One year later, the third episode, “2047,” sees the water rising. Marshall now lives in Florida and members of his congregation wear knee-high rubber boots to Temple even on sunny days. Floods—like, Old Testament Biblical floods—engulf coastal cities. Reports arise on the news to advise citizens that complete zones closed for safety in downtown cores. Marshall desperately wants his synagogue to be among the chosen sites that the city council deems worthy of saving. However, the request invites a deal with the devil that echoes his father’s own practices. He looks deep within himself and asks if he can protect the faithful by compromising his faith.

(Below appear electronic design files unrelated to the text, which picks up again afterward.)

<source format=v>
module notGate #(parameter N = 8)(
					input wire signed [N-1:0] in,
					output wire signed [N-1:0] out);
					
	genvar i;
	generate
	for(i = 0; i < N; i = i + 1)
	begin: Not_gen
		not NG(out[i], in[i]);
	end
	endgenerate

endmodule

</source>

At the same time, Marshall mentors a young girl (Neska Rose) as she prepares for her bat mitvah. But she struggles to reconcile her faith with a wrathful god that’s content to let the world burn and/or drown. They’re all just waiting for locusts at this point as the storms roll in, yet Extrapolations makes surprisingly reflective considerations of faith for a mainstream series. While the show itself remains refreshingly secular, the characters can’t turn to the world they ruined for answers.

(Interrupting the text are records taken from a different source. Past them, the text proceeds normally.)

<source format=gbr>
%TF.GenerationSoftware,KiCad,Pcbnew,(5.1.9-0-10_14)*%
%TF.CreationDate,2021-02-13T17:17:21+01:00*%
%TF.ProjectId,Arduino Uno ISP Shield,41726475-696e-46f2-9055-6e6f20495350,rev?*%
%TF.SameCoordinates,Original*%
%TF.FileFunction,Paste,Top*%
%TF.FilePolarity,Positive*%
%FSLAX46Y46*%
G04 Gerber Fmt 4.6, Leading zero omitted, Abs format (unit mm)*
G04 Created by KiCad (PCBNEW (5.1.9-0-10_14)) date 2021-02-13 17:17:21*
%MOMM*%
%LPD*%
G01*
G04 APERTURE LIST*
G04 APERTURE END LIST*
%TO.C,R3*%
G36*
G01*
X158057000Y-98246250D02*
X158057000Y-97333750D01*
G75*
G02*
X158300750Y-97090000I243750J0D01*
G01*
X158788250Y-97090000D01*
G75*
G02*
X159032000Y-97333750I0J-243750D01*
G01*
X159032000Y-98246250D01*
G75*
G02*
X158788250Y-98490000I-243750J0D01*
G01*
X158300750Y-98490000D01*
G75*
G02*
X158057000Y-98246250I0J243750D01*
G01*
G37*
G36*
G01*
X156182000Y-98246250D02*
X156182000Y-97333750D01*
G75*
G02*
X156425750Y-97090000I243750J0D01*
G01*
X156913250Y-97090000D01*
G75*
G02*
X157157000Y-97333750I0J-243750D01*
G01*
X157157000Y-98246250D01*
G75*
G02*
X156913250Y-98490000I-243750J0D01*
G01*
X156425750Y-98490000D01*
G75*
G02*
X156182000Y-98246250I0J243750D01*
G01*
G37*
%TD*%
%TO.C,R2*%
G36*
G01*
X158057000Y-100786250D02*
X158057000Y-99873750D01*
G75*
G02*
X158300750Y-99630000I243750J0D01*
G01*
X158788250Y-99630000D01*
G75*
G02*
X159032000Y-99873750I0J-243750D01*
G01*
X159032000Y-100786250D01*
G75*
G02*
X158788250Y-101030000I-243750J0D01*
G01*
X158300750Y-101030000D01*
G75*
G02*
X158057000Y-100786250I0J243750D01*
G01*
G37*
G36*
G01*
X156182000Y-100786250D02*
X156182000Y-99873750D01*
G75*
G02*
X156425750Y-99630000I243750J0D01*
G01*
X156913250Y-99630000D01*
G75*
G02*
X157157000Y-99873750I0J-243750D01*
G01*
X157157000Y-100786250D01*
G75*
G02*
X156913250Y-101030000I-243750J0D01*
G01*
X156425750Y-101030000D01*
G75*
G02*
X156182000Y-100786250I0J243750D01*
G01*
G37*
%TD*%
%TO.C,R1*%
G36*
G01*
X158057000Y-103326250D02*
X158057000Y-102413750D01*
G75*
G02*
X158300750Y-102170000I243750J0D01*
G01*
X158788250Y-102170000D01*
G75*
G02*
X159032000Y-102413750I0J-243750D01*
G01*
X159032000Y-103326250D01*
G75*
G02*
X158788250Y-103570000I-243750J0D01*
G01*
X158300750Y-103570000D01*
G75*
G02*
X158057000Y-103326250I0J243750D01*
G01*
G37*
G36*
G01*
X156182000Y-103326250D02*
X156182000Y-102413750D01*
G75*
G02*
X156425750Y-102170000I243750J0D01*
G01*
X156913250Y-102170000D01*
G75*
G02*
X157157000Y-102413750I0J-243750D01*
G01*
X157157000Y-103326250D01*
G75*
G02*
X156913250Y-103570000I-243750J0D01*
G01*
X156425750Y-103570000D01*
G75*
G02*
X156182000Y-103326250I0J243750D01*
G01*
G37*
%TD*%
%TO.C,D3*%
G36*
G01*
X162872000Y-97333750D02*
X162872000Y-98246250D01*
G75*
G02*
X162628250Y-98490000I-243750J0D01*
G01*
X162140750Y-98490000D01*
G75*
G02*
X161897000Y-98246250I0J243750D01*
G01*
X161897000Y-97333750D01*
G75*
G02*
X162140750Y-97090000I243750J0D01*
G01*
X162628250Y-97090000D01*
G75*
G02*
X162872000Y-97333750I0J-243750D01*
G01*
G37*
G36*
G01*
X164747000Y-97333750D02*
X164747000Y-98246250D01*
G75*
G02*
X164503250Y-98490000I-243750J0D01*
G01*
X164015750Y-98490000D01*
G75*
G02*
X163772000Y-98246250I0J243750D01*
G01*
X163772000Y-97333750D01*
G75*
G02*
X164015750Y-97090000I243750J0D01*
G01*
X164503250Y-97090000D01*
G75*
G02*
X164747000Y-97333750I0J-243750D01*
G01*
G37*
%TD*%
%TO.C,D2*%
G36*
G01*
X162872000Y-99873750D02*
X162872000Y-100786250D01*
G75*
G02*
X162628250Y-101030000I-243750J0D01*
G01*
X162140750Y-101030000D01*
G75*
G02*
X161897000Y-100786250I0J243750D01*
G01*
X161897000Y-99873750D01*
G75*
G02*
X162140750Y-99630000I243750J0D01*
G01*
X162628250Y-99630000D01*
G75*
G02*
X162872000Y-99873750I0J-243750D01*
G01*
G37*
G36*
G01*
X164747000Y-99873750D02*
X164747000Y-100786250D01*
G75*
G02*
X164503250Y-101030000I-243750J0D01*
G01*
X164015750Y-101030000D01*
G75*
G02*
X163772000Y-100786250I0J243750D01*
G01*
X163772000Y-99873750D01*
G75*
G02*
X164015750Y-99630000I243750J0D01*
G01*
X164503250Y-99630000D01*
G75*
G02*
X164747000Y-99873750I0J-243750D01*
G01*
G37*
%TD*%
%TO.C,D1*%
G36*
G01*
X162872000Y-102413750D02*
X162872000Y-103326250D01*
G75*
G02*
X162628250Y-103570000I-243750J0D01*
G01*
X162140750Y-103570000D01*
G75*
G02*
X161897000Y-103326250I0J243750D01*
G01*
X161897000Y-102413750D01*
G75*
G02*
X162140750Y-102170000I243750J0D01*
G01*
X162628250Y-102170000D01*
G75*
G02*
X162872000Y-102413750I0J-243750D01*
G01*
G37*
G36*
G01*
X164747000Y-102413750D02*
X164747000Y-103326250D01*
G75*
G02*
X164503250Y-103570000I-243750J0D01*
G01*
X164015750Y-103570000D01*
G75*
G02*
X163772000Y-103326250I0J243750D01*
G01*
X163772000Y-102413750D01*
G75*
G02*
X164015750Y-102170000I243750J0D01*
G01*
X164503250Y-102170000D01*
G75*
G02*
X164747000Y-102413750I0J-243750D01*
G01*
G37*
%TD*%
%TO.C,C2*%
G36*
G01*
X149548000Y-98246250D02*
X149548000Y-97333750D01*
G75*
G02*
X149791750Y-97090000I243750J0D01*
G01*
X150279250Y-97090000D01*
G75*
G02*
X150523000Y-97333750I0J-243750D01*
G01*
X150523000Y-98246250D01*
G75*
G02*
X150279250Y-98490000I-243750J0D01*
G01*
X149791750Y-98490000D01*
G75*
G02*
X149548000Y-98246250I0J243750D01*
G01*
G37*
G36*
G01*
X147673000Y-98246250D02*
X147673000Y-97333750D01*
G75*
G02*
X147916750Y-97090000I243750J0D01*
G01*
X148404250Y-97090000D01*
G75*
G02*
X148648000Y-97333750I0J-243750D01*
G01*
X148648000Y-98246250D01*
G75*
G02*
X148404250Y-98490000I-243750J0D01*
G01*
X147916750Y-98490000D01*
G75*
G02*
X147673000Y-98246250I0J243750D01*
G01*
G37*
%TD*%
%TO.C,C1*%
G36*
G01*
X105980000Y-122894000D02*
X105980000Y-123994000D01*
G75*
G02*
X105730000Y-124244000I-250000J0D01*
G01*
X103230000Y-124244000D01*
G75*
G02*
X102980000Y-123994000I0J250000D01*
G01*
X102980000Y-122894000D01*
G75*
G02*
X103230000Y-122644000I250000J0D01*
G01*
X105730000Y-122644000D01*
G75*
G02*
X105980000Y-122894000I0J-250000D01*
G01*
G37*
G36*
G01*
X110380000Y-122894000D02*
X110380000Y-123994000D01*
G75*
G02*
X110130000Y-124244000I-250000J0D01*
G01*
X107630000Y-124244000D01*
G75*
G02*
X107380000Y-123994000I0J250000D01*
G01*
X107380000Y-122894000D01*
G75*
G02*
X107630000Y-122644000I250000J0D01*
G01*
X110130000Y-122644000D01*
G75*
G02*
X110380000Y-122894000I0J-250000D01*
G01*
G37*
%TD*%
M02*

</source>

Diggs in particular shines in the third episode as he occupies nearly every frame of the drama. He even gets a dazzling “Singin’ in the Rain” number as the series makes a welcome stylistic shift amid the doomsday set pieces.
A Star-Studded Soapbox
The Rabbinical nature of Marshall’s characters lets Extrapolations become confidently preachy as the story progresses. Burns isn’t afraid to use a soap box here. Burns, after all, was also a producer for Davis Guggenheim’s landmark climate change doc An Inconvenient Truth. But where An Inconvenient Truth sounded the alarm by taking Al Gore’s message to the masses, Extrapolations considers the consequences of failing to heed the call for change. Extrapolations doesn’t aim to inspire viewers to turn off their lights or cut single use plastics. It knows it preaches to the converted and doesn’t worry about subtlety. Three episodes in, the world’s future looks awfully bleak. The film uses its futuristic, yet chillingly contemporary setting to remind viewers that the drama may be more predictive than speculative.
By this point in Extrapolations, Marshall emerges as the lead character amid a game of “spot the celebrity.” Big names come and big names go in Extrapolations. Judd Hirsch enjoys roughly as much time here as he did in The Fabelmans and he makes equally good use of it, while Graham presumably won’t be seen again after her stint in episode one. Meanwhile, names like Marion Cotillard, Edward Norton, Forest Whitaker, Gemma Chan, Tobey Maguire, and Diane Lane have yet to be seen after three episodes.
However, much like Burns did in Contagion, the star power proves very effective. When major actors appear in Extrapolations, one expects multi-episode arcs, rather than extended cameo appearances. Instead, as big names come and go, Extrapolations reminds viewers that nobody is safe in a world on fire. Money won’t buy anyone’s way out.
Episodes 1 to 3 of Extrapolations debut on AppleTV+ on March 17. New episodes premiere weekly.